◆ **RECORDED INFORMATION**:
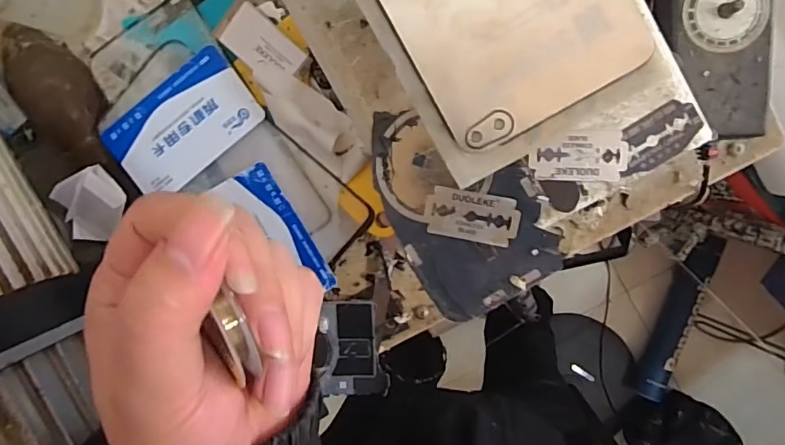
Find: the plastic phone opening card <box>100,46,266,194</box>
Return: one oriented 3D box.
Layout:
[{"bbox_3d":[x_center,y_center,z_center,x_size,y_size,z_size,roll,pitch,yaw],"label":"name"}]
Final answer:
[{"bbox_3d":[-0.121,-0.058,0.289,0.083,0.004,0.056,-37,89,6],"label":"plastic phone opening card"}]

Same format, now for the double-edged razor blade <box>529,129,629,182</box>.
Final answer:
[{"bbox_3d":[0.082,-0.029,0.222,0.042,0.004,0.022,1,95,4],"label":"double-edged razor blade"}]

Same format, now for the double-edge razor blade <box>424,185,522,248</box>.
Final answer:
[{"bbox_3d":[0.036,-0.003,0.231,0.042,0.004,0.022,11,101,6],"label":"double-edge razor blade"}]

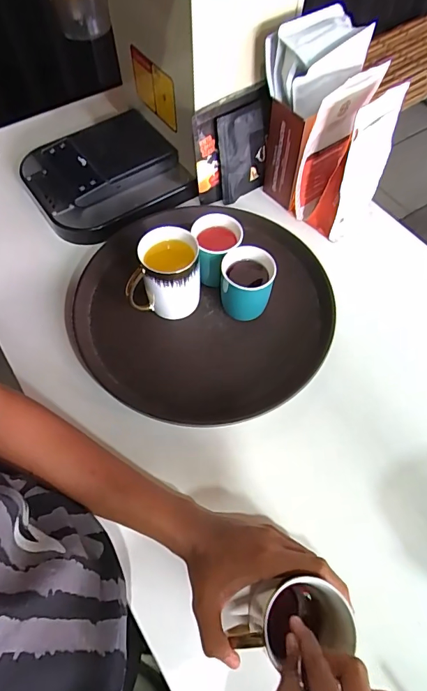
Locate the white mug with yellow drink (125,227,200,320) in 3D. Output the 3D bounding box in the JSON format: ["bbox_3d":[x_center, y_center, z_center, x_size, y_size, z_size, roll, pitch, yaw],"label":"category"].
[{"bbox_3d":[-0.060,-0.093,0.530,0.086,0.106,0.076,5,57,5],"label":"white mug with yellow drink"}]

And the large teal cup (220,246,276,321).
[{"bbox_3d":[0.042,-0.073,0.532,0.065,0.086,0.067,-1,57,2],"label":"large teal cup"}]

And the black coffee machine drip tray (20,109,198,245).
[{"bbox_3d":[-0.173,-0.268,0.654,0.220,0.062,0.190,-31,61,-17],"label":"black coffee machine drip tray"}]

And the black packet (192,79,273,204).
[{"bbox_3d":[0.028,-0.287,0.615,0.117,0.142,0.034,-29,61,-16],"label":"black packet"}]

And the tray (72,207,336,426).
[{"bbox_3d":[-0.012,-0.058,0.564,0.332,0.022,0.338,0,61,1],"label":"tray"}]

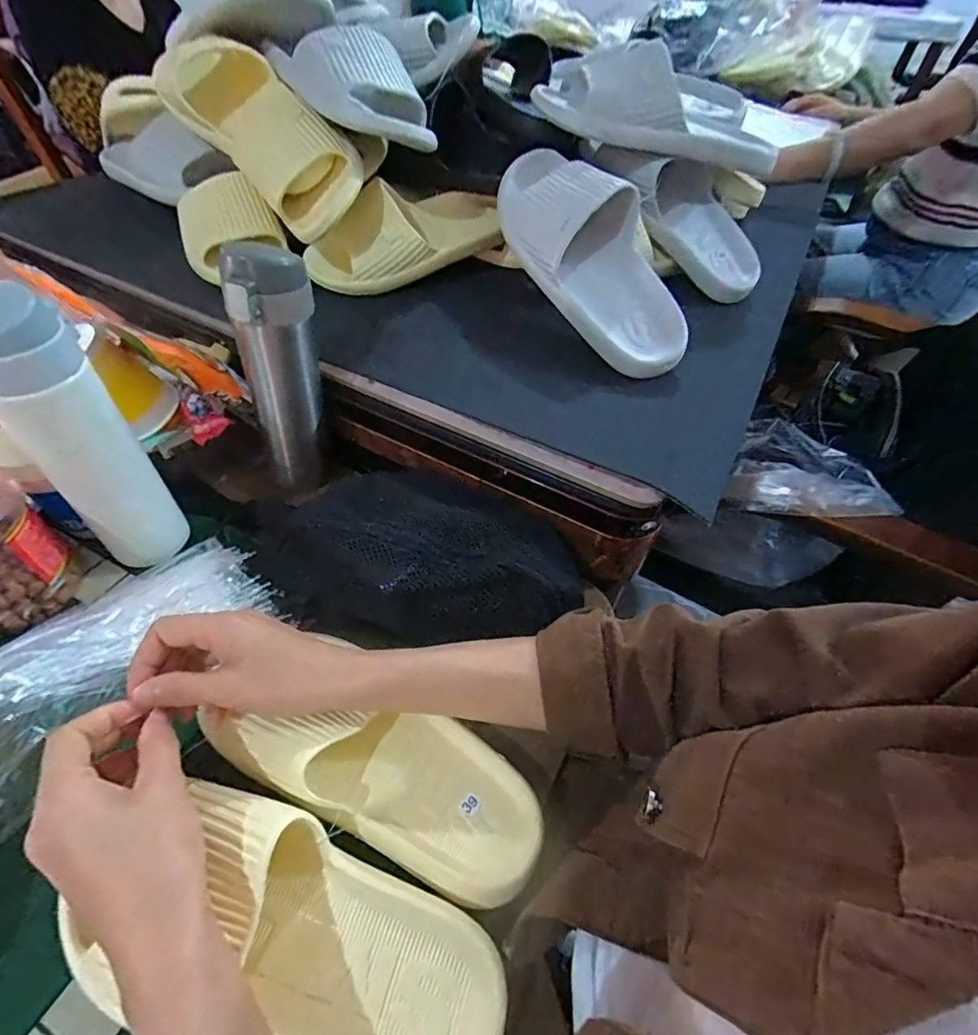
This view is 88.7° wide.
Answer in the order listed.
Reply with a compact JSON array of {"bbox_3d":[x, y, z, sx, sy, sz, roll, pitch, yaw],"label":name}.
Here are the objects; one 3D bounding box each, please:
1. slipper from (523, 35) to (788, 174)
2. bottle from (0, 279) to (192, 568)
[{"bbox_3d":[0.188,-0.441,0.530,0.274,0.086,0.102,8,50,3],"label":"slipper"},{"bbox_3d":[-0.301,-0.054,0.375,0.066,0.224,0.056,-36,60,-28],"label":"bottle"}]

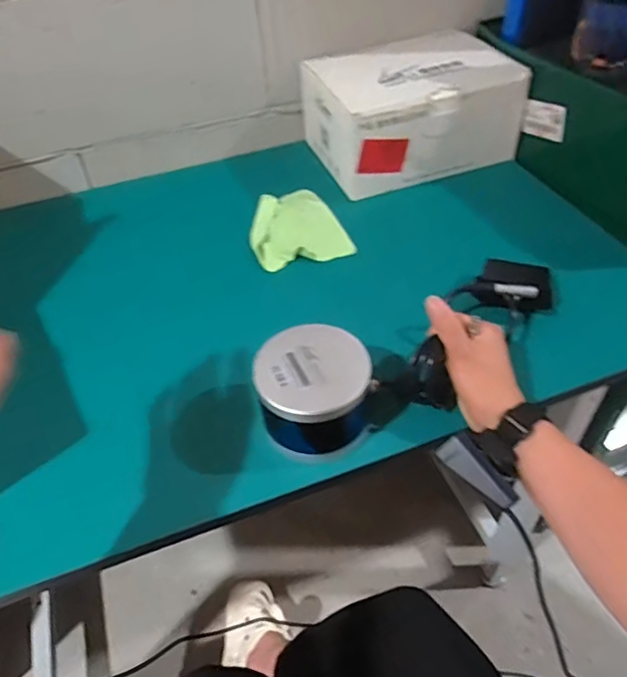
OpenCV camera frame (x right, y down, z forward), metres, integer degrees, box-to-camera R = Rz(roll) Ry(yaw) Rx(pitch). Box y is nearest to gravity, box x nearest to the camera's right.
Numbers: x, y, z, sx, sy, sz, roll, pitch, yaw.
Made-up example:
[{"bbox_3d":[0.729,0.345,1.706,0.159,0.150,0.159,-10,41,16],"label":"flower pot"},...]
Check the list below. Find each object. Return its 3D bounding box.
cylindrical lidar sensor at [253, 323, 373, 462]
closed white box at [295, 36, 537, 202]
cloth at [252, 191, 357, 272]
[{"bbox_3d":[0.000,0.049,0.499,0.095,0.077,0.091,-3,46,3],"label":"cylindrical lidar sensor"},{"bbox_3d":[0.141,-0.344,0.829,0.266,0.129,0.211,-19,47,-12],"label":"closed white box"},{"bbox_3d":[-0.027,-0.152,0.748,0.122,0.012,0.159,-16,47,-10],"label":"cloth"}]

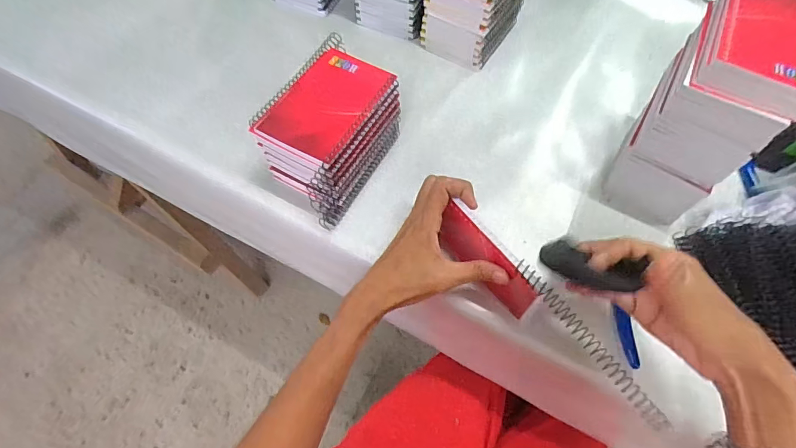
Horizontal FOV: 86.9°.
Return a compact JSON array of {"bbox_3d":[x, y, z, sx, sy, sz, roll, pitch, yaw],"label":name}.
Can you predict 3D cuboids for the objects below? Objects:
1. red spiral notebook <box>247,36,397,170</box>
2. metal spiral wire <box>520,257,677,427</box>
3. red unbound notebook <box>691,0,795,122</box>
[{"bbox_3d":[-0.069,-0.127,0.419,0.096,0.009,0.150,29,64,13],"label":"red spiral notebook"},{"bbox_3d":[0.143,0.088,0.318,0.012,0.012,0.146,-31,67,-18],"label":"metal spiral wire"},{"bbox_3d":[0.305,-0.153,0.348,0.085,0.027,0.136,27,63,12],"label":"red unbound notebook"}]

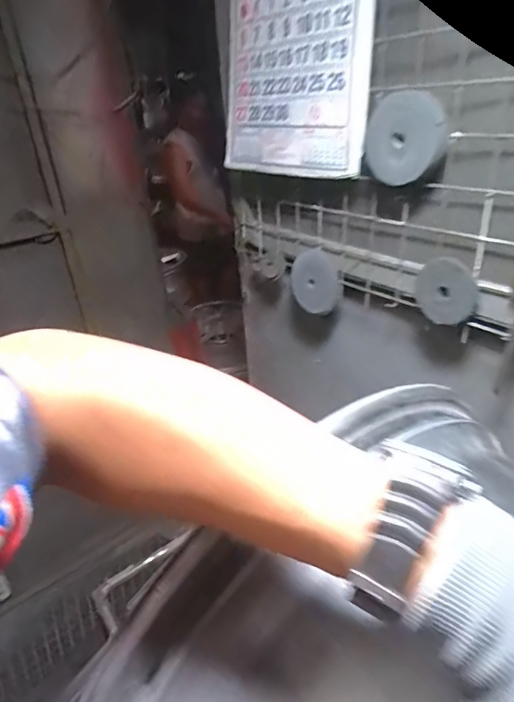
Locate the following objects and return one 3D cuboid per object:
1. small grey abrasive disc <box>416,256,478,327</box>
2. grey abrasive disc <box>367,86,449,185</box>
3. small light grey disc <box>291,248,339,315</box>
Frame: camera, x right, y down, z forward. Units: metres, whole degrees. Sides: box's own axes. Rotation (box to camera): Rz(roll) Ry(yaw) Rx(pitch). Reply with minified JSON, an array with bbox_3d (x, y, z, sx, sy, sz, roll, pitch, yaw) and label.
[{"bbox_3d":[0.250,-0.078,0.603,0.014,0.085,0.084,-34,79,-35],"label":"small grey abrasive disc"},{"bbox_3d":[0.179,-0.262,0.561,0.012,0.105,0.099,-25,50,-39],"label":"grey abrasive disc"},{"bbox_3d":[0.101,-0.121,0.790,0.099,0.098,0.013,44,34,20],"label":"small light grey disc"}]

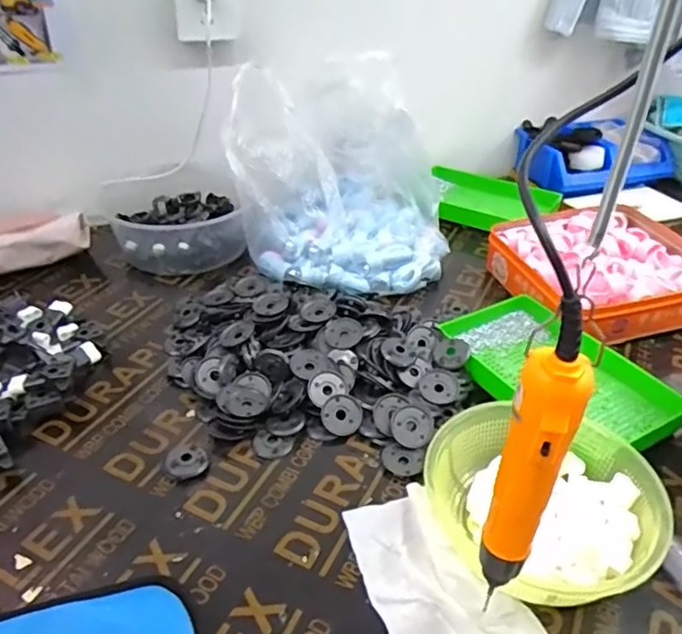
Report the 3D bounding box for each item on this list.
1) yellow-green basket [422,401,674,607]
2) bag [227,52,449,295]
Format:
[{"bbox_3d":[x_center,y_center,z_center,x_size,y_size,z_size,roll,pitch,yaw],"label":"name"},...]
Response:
[{"bbox_3d":[0.170,0.157,0.527,0.190,0.063,0.184,9,37,12],"label":"yellow-green basket"},{"bbox_3d":[-0.001,-0.189,0.839,0.293,0.238,0.214,0,36,0],"label":"bag"}]

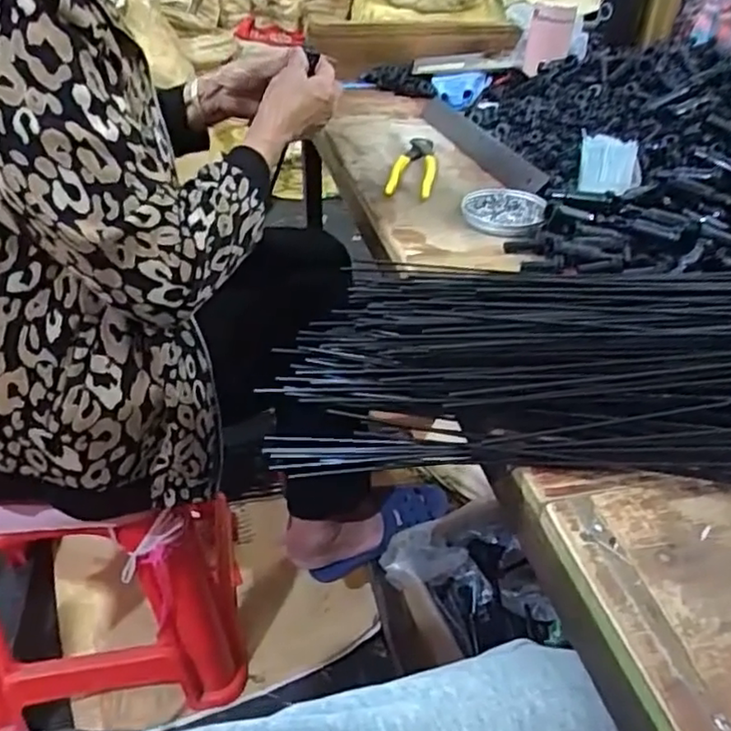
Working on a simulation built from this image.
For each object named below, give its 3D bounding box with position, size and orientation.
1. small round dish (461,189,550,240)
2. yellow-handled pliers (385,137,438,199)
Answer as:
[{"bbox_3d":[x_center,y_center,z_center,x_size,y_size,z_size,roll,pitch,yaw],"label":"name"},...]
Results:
[{"bbox_3d":[0.145,-0.165,0.688,0.084,0.013,0.089,11,40,13],"label":"small round dish"},{"bbox_3d":[0.060,-0.239,0.787,0.050,0.019,0.163,6,39,8],"label":"yellow-handled pliers"}]

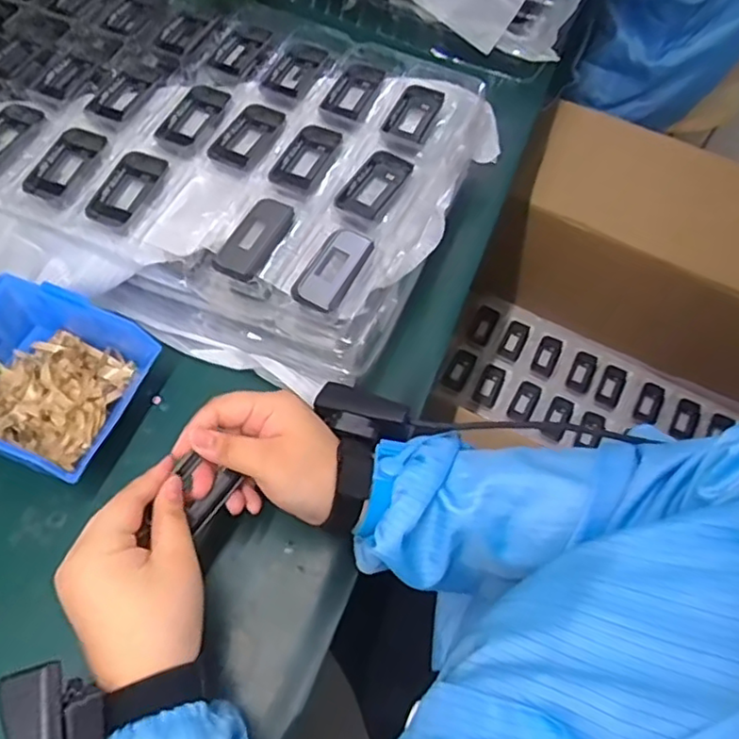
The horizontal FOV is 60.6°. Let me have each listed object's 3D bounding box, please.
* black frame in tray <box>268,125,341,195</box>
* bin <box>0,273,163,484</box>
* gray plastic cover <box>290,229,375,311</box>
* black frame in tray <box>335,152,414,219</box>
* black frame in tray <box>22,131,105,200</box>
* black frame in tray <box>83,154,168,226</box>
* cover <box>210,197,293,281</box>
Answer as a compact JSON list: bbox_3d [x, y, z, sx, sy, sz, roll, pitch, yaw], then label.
[{"bbox_3d":[-0.053,-0.177,0.529,0.039,0.007,0.073,19,62,8],"label":"black frame in tray"},{"bbox_3d":[-0.248,0.008,0.478,0.131,0.072,0.123,22,63,9],"label":"bin"},{"bbox_3d":[-0.027,-0.077,0.473,0.036,0.008,0.075,25,63,11],"label":"gray plastic cover"},{"bbox_3d":[0.004,-0.152,0.519,0.035,0.008,0.070,30,64,13],"label":"black frame in tray"},{"bbox_3d":[-0.245,-0.166,0.509,0.041,0.011,0.076,13,62,4],"label":"black frame in tray"},{"bbox_3d":[-0.195,-0.145,0.502,0.037,0.007,0.076,19,62,8],"label":"black frame in tray"},{"bbox_3d":[-0.088,-0.101,0.484,0.035,0.006,0.076,24,63,10],"label":"cover"}]

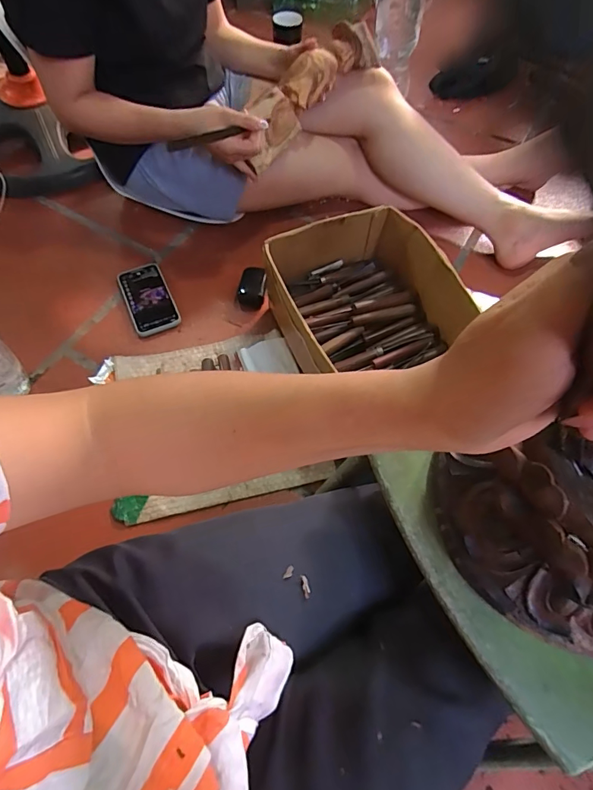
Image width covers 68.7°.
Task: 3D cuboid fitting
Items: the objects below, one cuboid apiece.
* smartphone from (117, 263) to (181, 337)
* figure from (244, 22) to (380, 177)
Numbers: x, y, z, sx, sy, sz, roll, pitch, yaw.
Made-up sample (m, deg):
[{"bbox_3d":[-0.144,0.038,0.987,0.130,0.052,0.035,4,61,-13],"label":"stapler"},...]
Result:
[{"bbox_3d":[-0.268,-0.175,0.784,0.079,0.012,0.155,-22,66,-12],"label":"smartphone"},{"bbox_3d":[0.008,-0.508,0.727,0.084,0.076,0.288,40,86,19],"label":"figure"}]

◆ **EXERCISE PROMPT**: Note every line in the material with "listed" and copy it.

◆ **SOLUTION TO THIS EXERCISE**:
Answer in the order listed.
The horizontal FOV is 60.6°. Let me have each listed object's 3D bounding box, please.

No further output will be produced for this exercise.